Trump Taj Mahal Workers Strike Over Stagnant Wages, Lack of Healthcare
When the chips are down, check to see if you’re in a building with Trump’s name on it and then for god’s sake get out of there (strategically).
Employees at the Trump Taj Mahal casino in Atlantic City went on strike Friday morning after negotiations with management broke down Thursday night, the New York Times reports.
The striking workers, members of the Unite Here Local 54 union, include all the resort’s waiters, cooks, bartenders, porters, room attendants, and dish washers. The casino floor remains open as Taj’s gaming staff are not members of Unite Here.
The employees are demanding a pay raise (a union spokesperson told the Times that workers at the Taj make less than $12 an hour on average) and healthcare benefits, which many of the workers lost when the casino filed for bankruptcy in 2014.

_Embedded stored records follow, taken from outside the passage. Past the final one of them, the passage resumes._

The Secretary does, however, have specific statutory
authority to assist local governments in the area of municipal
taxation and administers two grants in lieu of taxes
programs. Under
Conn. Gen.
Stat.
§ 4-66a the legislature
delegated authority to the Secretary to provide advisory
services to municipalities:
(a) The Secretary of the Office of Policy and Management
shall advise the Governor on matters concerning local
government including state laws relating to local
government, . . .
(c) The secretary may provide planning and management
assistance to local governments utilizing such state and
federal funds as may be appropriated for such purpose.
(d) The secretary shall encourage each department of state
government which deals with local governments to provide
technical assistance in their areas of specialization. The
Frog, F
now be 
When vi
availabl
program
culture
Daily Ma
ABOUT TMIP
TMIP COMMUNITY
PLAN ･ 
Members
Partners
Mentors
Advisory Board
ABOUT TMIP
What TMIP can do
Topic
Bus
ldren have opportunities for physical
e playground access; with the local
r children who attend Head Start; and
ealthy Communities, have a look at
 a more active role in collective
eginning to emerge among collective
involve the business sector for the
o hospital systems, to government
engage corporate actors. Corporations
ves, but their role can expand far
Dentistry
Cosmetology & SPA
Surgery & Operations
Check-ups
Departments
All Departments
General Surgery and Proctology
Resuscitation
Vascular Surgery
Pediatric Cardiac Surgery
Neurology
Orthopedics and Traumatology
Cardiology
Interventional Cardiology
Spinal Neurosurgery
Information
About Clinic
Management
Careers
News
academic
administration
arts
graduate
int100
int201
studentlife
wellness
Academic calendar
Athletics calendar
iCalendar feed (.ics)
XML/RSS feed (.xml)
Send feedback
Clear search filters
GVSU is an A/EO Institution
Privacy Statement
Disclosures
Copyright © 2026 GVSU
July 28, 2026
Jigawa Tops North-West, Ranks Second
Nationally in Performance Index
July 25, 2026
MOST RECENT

A New York Times investigation, published last month, showed that presumptive Republican presidential nominee Donald Trump made a whole bunch of money off the financial failure of his Atlantic City casino empire, now crumbling.
Trump opened the Taj in 1990 and no longer has a stake in the casino, as of the 2014 bankruptcy.
However, it seems that the Taj’s dismal working conditions are nothing new. Chuck Baker, who’s worked as a cook at the Taj since it opened 26 years ago, told the New York Times that his salary of $20 an hour has increased by 20 cents in the last 10 years.
Trump has thrown around the Taj’s new and current owner Carl Icahn’s name as a possible Treasury Department secretary, should his grandstanding gamble for the presidency pay off.